(That is to be said just in the fashion of the soup nazi from Seinfeld)
Today is my last day of work for 6? 7 months? Maybe more…maybe less…who knows! No more having to you know, shower and blow dry hair and wear shoes with heels and clothes that look half way decent. The getting up early thing? Well Daise is an early riser so I will still be up before 6 most mornings I am sure (bring on day light savings so at least it will *feel* like I am sleeping in until 7am!)
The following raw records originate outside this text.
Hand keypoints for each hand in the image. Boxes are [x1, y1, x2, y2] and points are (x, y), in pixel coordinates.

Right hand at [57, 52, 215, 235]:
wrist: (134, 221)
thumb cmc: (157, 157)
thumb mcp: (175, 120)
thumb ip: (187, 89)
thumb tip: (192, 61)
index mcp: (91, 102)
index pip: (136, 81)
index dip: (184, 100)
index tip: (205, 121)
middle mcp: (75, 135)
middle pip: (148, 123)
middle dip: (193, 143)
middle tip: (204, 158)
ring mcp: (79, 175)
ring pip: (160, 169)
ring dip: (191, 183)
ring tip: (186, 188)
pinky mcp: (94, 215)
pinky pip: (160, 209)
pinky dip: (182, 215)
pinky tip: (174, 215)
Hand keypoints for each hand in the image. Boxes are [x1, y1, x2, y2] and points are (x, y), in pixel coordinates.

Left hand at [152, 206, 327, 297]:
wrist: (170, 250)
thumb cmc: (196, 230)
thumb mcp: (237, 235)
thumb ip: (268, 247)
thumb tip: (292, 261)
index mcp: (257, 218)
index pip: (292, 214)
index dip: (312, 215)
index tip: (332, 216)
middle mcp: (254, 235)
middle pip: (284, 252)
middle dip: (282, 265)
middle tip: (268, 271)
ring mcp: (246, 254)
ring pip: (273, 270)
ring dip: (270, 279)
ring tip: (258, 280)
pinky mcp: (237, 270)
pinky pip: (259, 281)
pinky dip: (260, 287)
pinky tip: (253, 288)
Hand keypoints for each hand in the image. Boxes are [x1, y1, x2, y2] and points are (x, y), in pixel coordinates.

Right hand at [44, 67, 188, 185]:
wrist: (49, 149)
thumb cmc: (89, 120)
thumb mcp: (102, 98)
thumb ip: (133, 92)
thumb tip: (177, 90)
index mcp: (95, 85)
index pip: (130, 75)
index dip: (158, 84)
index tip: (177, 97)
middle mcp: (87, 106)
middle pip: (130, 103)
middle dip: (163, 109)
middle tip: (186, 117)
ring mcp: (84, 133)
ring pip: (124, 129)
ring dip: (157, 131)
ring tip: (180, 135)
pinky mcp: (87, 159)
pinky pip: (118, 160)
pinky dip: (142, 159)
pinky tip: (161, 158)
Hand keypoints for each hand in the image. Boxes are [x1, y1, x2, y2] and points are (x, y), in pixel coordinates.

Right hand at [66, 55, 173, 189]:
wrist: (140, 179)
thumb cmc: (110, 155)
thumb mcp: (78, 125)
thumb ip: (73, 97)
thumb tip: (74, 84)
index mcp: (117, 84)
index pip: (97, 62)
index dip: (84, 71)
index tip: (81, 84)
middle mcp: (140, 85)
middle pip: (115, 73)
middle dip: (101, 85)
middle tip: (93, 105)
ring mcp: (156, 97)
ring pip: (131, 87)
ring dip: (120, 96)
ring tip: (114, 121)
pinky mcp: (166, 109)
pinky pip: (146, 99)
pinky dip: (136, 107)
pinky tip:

Me being the strange creature that I am will probably miss work next week. I have loved coming in here everyday to this job that I was lucky enough to stumble into the week that I found out I was pregnant with this little one. I work with great people – particularly some fabulous women – who work, and have kids, or are trying to have kids, they have just been great company and made my weeks fly by! What a great thing to work in a company that supports a real life AND work. Yes, I will miss it.
BUT….I am also so so so so excited about just being a Mumma again. No more juggling (well different juggling) and even though I have NO doubts that the tiredness and bitching and moaning will continue about something at least it will be a different routine for a while. Some new material for you all. A change of scene. I am SO ready for it.
It doesn’t seem like that long ago when it was my last day of work before I had Daisy. I know that this is all going to fly by at some ridiculous speed, and while this could be the last babe we have I want to try and slow down, enjoy the last stages of pregnancy (well as much as you can) and soak up that newborn that only stays that way for such a short time. I want to remember how Daisy is with him/her, how our family changes from 3 to 4, how I feel, all of it (good and bad, frustrating and overwhelmingly happy) just so I can lock it away in my heart. I am looking forward to sharing it all with you too. I know that people actually come here and read. Are interested. May even care about us. And that’s pretty cool I think. It’s going to be quite the adventure and I’m ready if you are?
Now? Well perhaps not right now, but soon? Champagne to celebrate – no more work! Woop! Woop!
How exciting! I’m so looking forward to the work to mummy transition too.